I've always had this belief that i can make it 100% on my own. You know? I don't need anyone because my hard work and determination is enough to get me through. Well let me tell you now, and take it from someone who has been there, that is NOT the case. You can NOT get to where you really wanna be without a contact or two. Yea, it sounds terrible, it goes against all notions of social mobility and those American dreams, that if you just keep trying you will get there,but at the end of the day it is what they forget to tell you! I have this view that people already in affluent families, or those with an aunt or uncle in the industry know this stuff - its just us first timeers that don't know how important it is to network - just wtach some of the freshers or people in your year. You will notice some of them are PROS!! So you better step ur game up!

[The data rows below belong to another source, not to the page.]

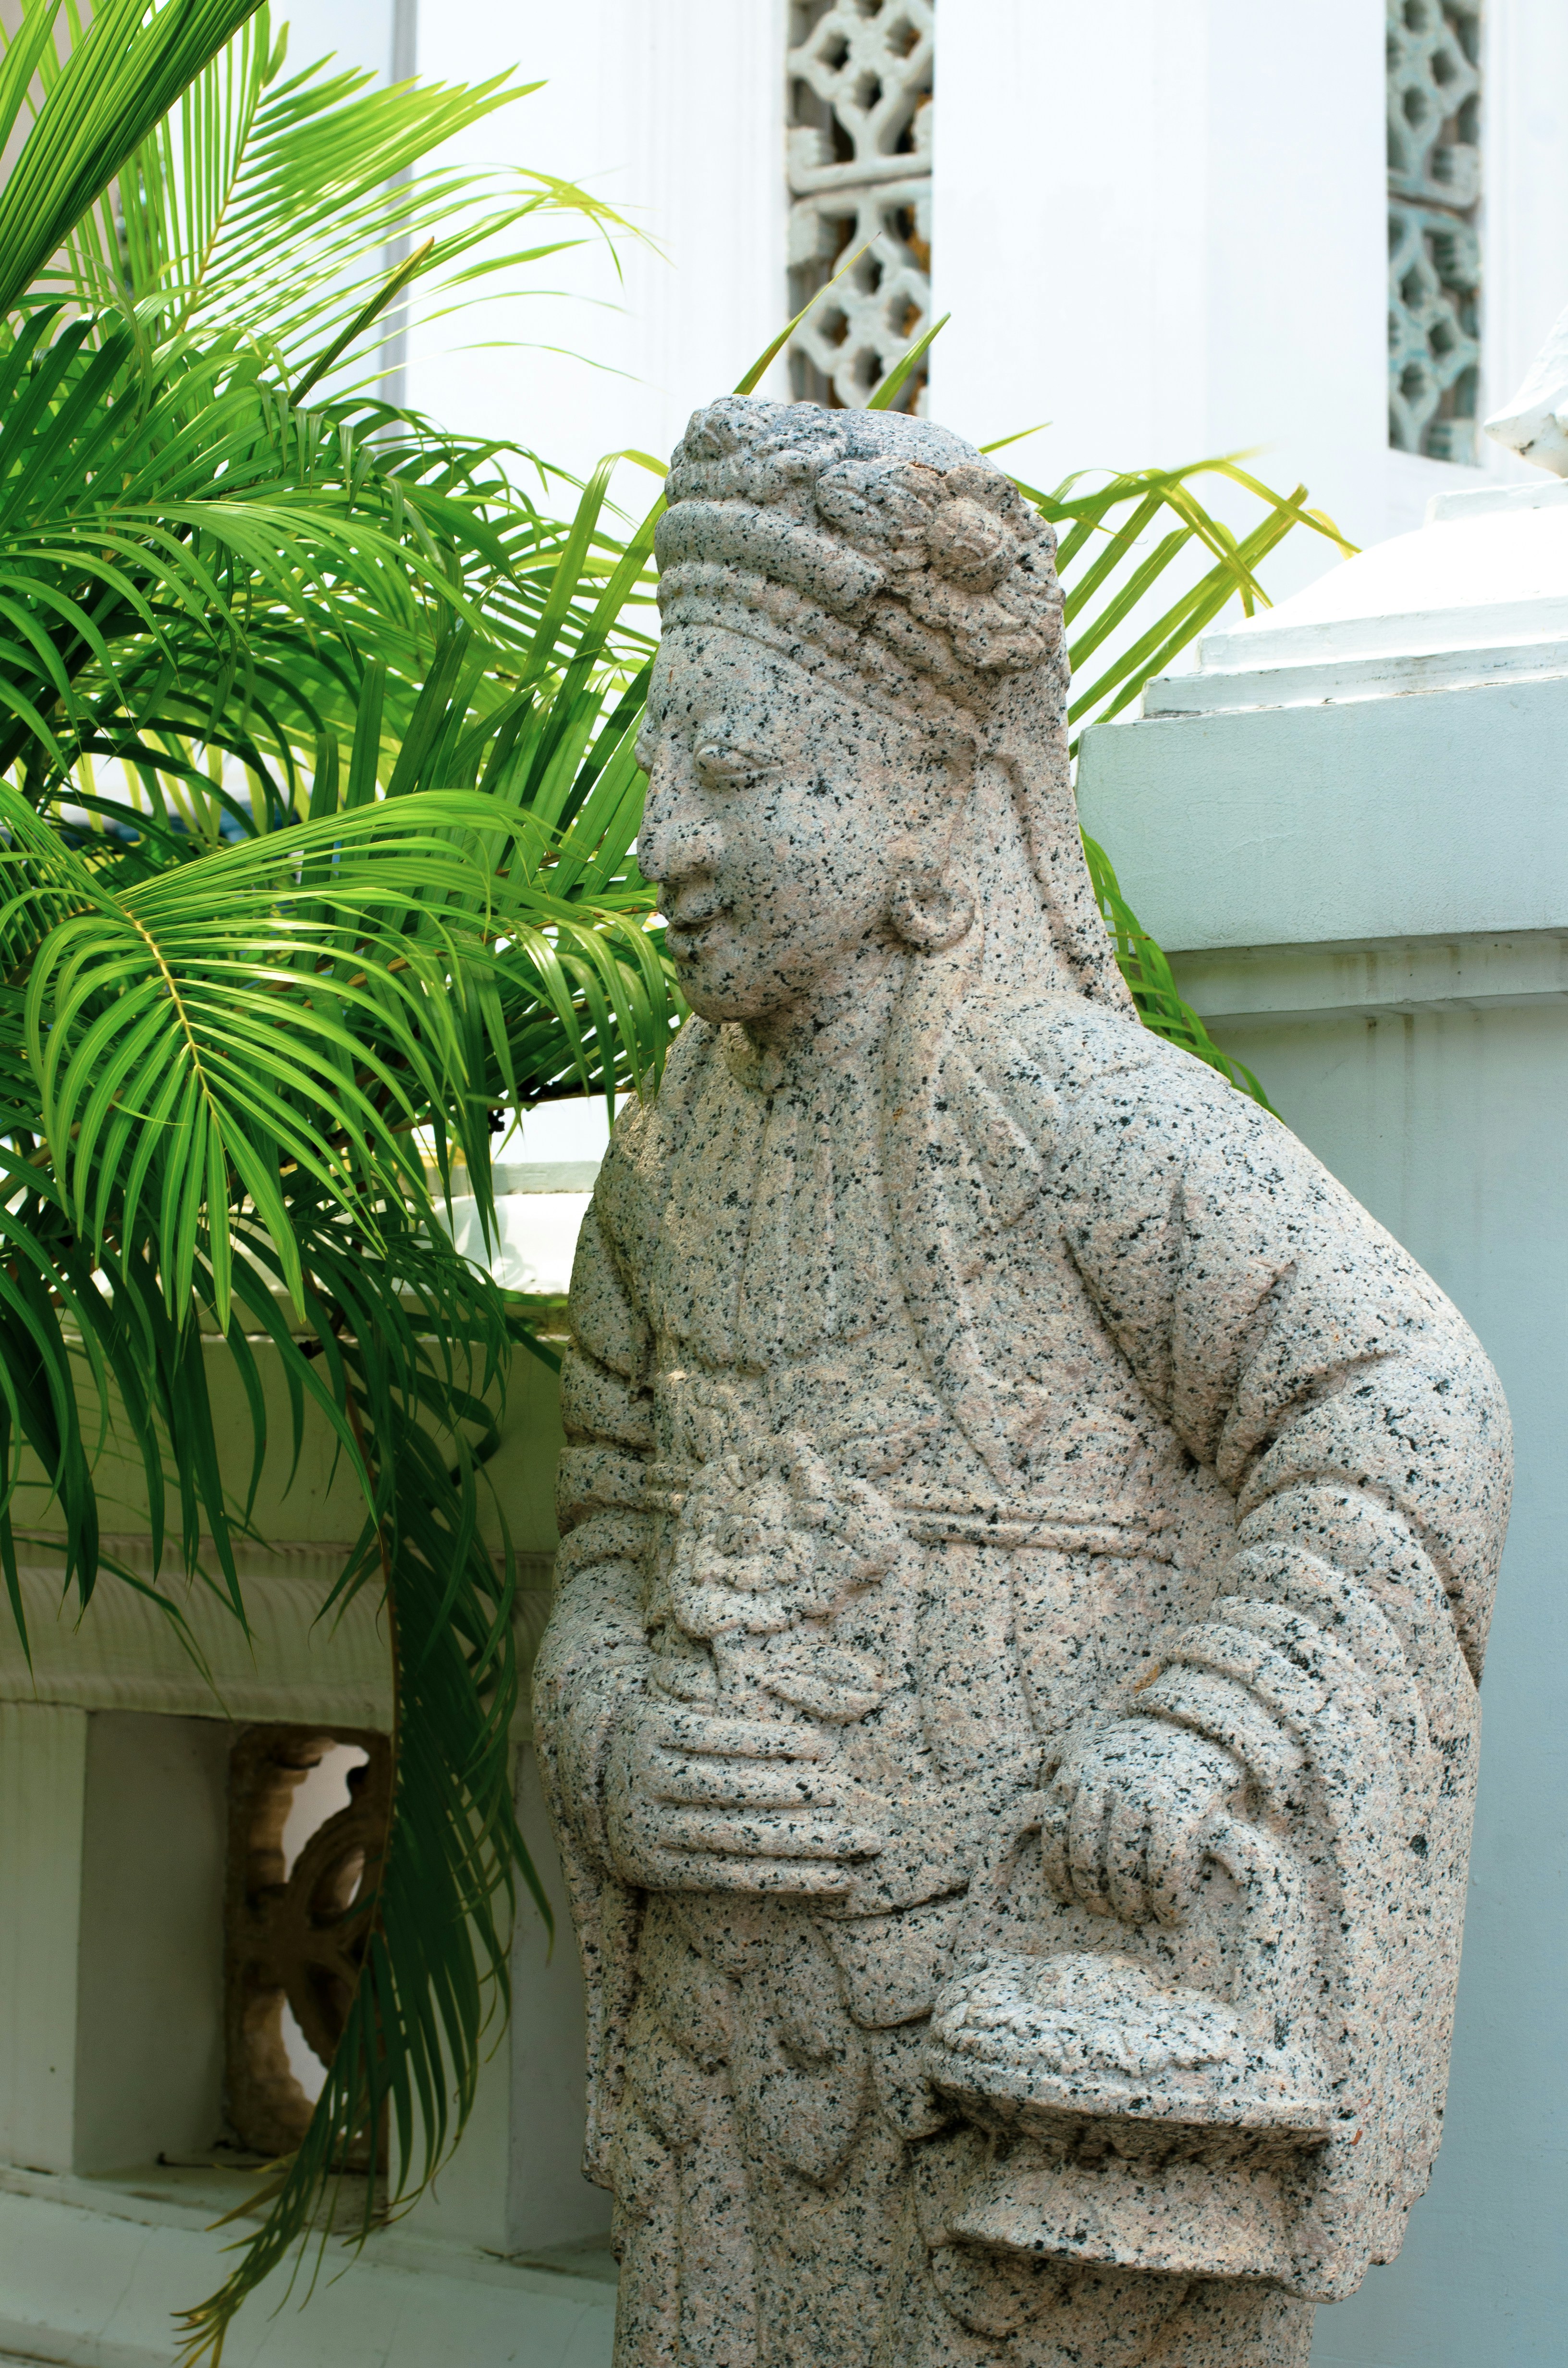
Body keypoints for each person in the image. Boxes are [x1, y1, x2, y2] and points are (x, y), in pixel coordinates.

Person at [534, 398, 1510, 2368]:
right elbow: (604, 1534)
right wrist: (621, 1734)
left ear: (922, 786)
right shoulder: (667, 1156)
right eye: (659, 761)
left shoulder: (1056, 1105)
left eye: (732, 766)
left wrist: (1202, 1722)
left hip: (1005, 2060)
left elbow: (1407, 1396)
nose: (664, 840)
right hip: (721, 2113)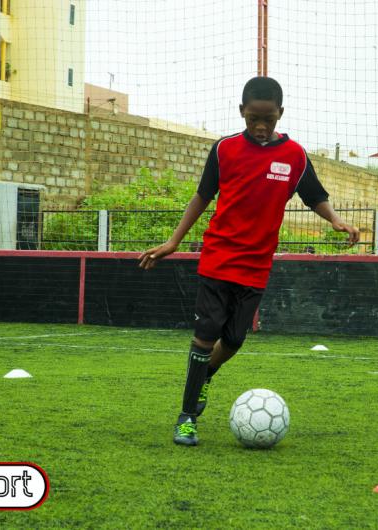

Anyway I could talk about this whole networking thing forever but the lesson of this experience is that no matter where you go, or what you wana be you have to network. Socialise your butt off because at the end of the day there are thousands of students who have great grades, speak well, and were presidents of the debating society so how do these big firms choose? Contrary to the message they send, it always helps if you have a little contact, who can give your profile that extra boost and means that you get that job or that internship etc.



My lesson is that you should not let the appearance of this legal industry daunt you and intimidate you. Take control of your destiny and do not allow yourself to be overwhelmed and pushed to the sidelines. From the first day you get to university mingle. Yea, you might hate every minute of it but get to know who you need to know and it will be one of the most lucrative investments you ever make!


It would be great if someone can let me know if this is helpful btw. I'll keep writing either way but feedback is welcomed.